Synopsis of the Dissertation - 一個關於切割影片以產生單一/多重場景背景之研究

CHAPTER 1 INTRODUCTION

1.7 Synopsis of the Dissertation

The rest of the dissertation is organized as follows. Chapter 2 describes the proposed sprite generation method with automatically generated segmentation masks. In Chapter 3, the proposed sprite generation method without using segmentation masks will be introduced. The fast multiple sprite partition and reference frame selection methods are proposed in Chapter 4.

Some conclusions and future research directions are drawn in Chapter 5.

zoomed-out frame

reference frame up-sampling

CHAPTER 2 AUTOMATIC GENERATION OF SEGMENTATION MASKS FOR SPRITE GENERATION

In this chapter, we will propose a sprite generator with an automatic generation of segmentation masks. The generation process contains two passes. The first pass generates a coarse sprite by conventional averaging blending method. Then we generate segmentation masks of every frame automatically from the coarse sprite. In the second pass of sprite generation, the final sprite is generated with the generated segmentation masks to reduce the effect of moving objects. The details of the proposed generator are described as follows.

2.1 Proposed Two-Pass Sprite Generation

As Fig. 1.1 shows, MPEG-4’s sprite generation framework requires auxiliary segmentation masks to reduce the effect of moving objects. Segmentation masks are used in global motion estimation to raise the estimation accuracy. These masks can also be used to avoid moving objects attending the sprite blending. It is impractical to build these masks manually. Thus an automatic generation of segmentation masks is necessary. Since the sprite is a merged background in the video sequence, it can be used as a reference background for moving object detection.

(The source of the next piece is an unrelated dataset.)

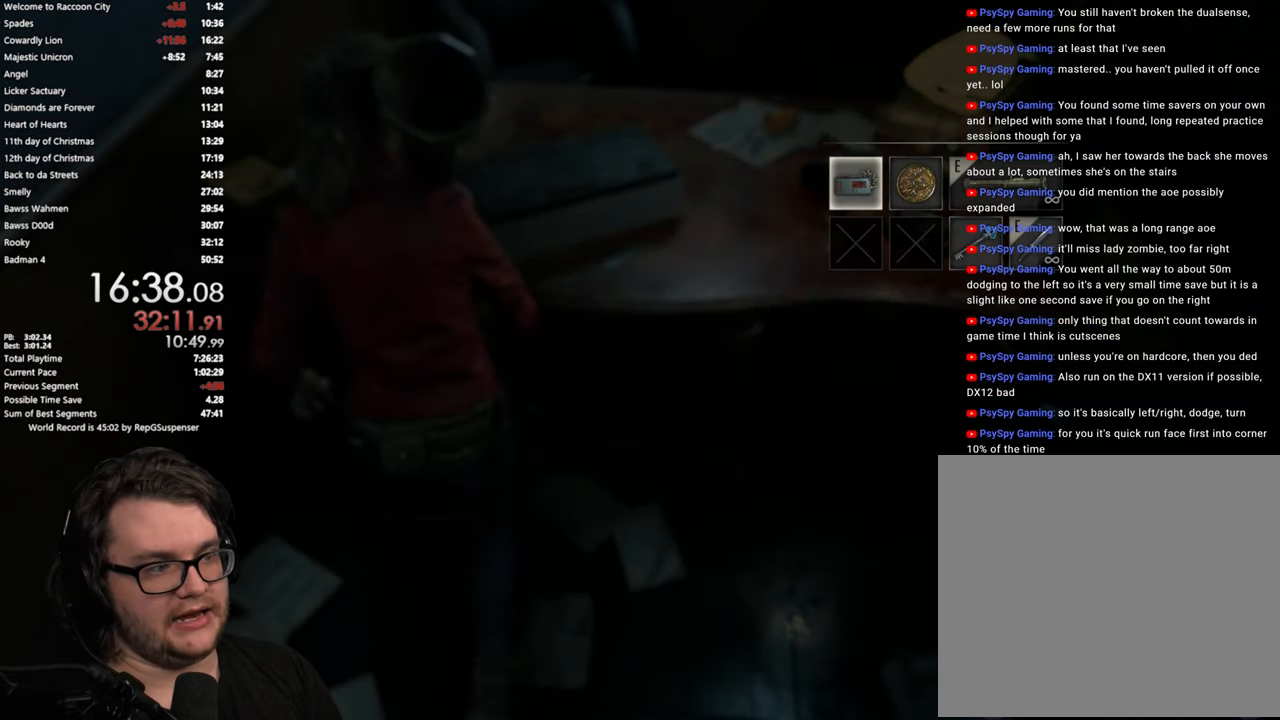
{"buttons": ["L3"], "left_stick": "down", "right_stick": "center", "button_events": [[33, "CROSS", "up"], [117, "CROSS", "down"], [184, "CROSS", "up"], [250, "L3", "down"], [367, "L3", "up"], [451, "L3", "down"]]}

2.1.1 Object blurring effect of averaging blending

The averaging blending used in sprite generation has a blurring effect to every pixel in the sprite. If there does not have segmentation masks, the averaging blending blends pixels of moving objects and background together. In case of enough frames are blended, the moving objects will be blurred and only shadows of objects are left in a generated sprite. Fig. 2.1 demonstrates the blurring of moving objects. Figs. 2.1(a) and (b) are an original frame and its reconstructed background from generated sprite, respectively. One can see that the moving player is blended into the sprite, and leave white shadows in the reconstructed background.

Although the quality of reconstructed background is degraded by these shadows, the backgrounds in the original frame are still visible in the reconstructed background.

(a) (b)

Fig. 2.1 Object blurring effect of averaging blending.

(a) Original frame. (b) Reconstructed background of (a).

2.1.2 Frame segmentation in sprite generation

Since reconstructed backgrounds in a sprite generated by averaging blending without segmentation masks are only blurred by moving objects, the reconstructed backgrounds can be used as reference backgrounds to detect moving objects. A two-pass sprite generation with automatic segmentation masks generation is proposed and shown in Fig. 2.2.

Fig. 2.2 The proposed two-pass sprite generator.

In the first pass of the proposed generator, a coarse sprite is generated first by the MPEG-4’s sprite generator without segmentation masks. The coarse sprite will contain shadows of moving objects definitely. Then the reconstructed backgrounds of the coarse sprite are employed as reference backgrounds to detect the moving objects in the video and generate

segmentation masks automatically. Finally the sprite is re-generated in the second pass by the MPEG-4’s sprite generator with the generated segmentation masks.

2.2 The First Pass of Sprite Generation

The first pass of sprite generation is almost identical to the MPEG-4’s framework. In the global motion estimation, some feature points are extracted by selecting the pixels with larger Hessian value. Then global motion parameters are estimated by a least mean-square-error minimization method, the Levenberg-Marquardt algorithm. An averaging blending method is employed as the blending method. No segmentation masks are applied in this pass of sprite generation. Thus moving objects will be blended and the generated coarse sprite will be blurred. The coarse sprite will be used to extract the segmentation masks automatically.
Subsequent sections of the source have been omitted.